Sanofi et son partenaire AstraZeneca, chargé de la production du vaccin, se sont mis en ordre de marche pour répondre à la demande. La production de doses dans les usines américaines du laboratoire britannique a été multipliée par plus de trois par rapport aux 1,5 million de doses de 2023. Plus de 5 millions devraient être produites cette année.
Chez Sanofi, on se félicite que 17 pays dans le monde aient déjà formulé des recommandations en faveur de son vaccin pour la saison prochaine. La France, en revanche, est à la traîne. Si les discussions avec le comité économique des produits de santé (CEPS) avancent, et même un peu plus vite que d’habitude lorsqu’un nouveau médicament doit être mis sur le marché, elles sont encore trop lentes aux yeux du laboratoire, qui regrette la célérité de l’année dernière. «Il faut que nous sachions très prochainement la quantité de doses de vaccin dont la France aura besoin cet hiver pour préparer la campagne dans de bonnes conditions», explique Audrey Derveloy, la présidente de Sanofi France.

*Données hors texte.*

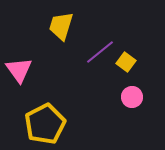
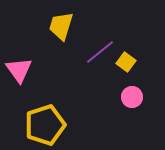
yellow pentagon: moved 1 px down; rotated 9 degrees clockwise
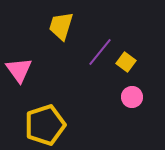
purple line: rotated 12 degrees counterclockwise
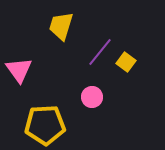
pink circle: moved 40 px left
yellow pentagon: rotated 15 degrees clockwise
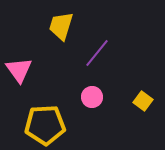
purple line: moved 3 px left, 1 px down
yellow square: moved 17 px right, 39 px down
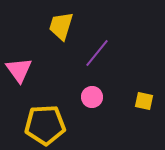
yellow square: moved 1 px right; rotated 24 degrees counterclockwise
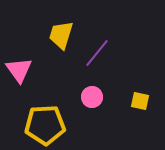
yellow trapezoid: moved 9 px down
yellow square: moved 4 px left
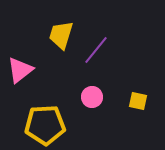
purple line: moved 1 px left, 3 px up
pink triangle: moved 1 px right; rotated 28 degrees clockwise
yellow square: moved 2 px left
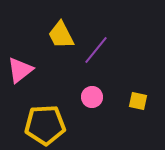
yellow trapezoid: rotated 44 degrees counterclockwise
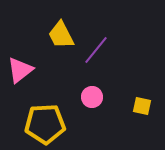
yellow square: moved 4 px right, 5 px down
yellow pentagon: moved 1 px up
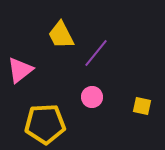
purple line: moved 3 px down
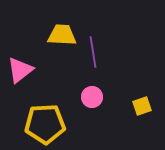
yellow trapezoid: moved 1 px right; rotated 120 degrees clockwise
purple line: moved 3 px left, 1 px up; rotated 48 degrees counterclockwise
yellow square: rotated 30 degrees counterclockwise
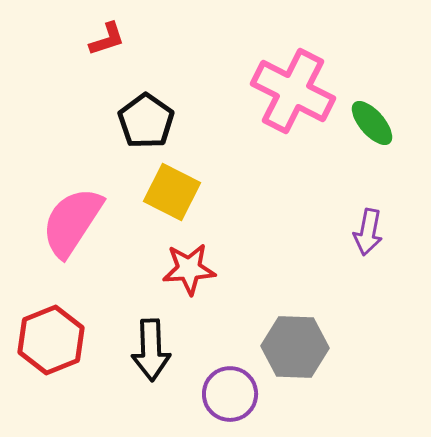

Les prévisions de la direction générale de la Santé doivent se muer en engagements fermes. D’autres pays sont sur les rangs, et la durée incompressible de production est de six mois.
Cet hiver, Sanofi devrait par ailleurs faire face à un nouveau concurrent. Pfizer espère aussi pouvoir commercialiser son propre vaccin contre le VRS, l’Abrysvo, pour la prochaine campagne. L’Abrysvo protège les nourrissons en vaccinant les mères durant leur grossesse plutôt que les bébés – un protocole auquel les parents sont encore peu habitués. Le vaccin doit être administré entre la 24ème et la 36ème semaine de grossesse et offre une immunité au nouveau-né dès sa naissance.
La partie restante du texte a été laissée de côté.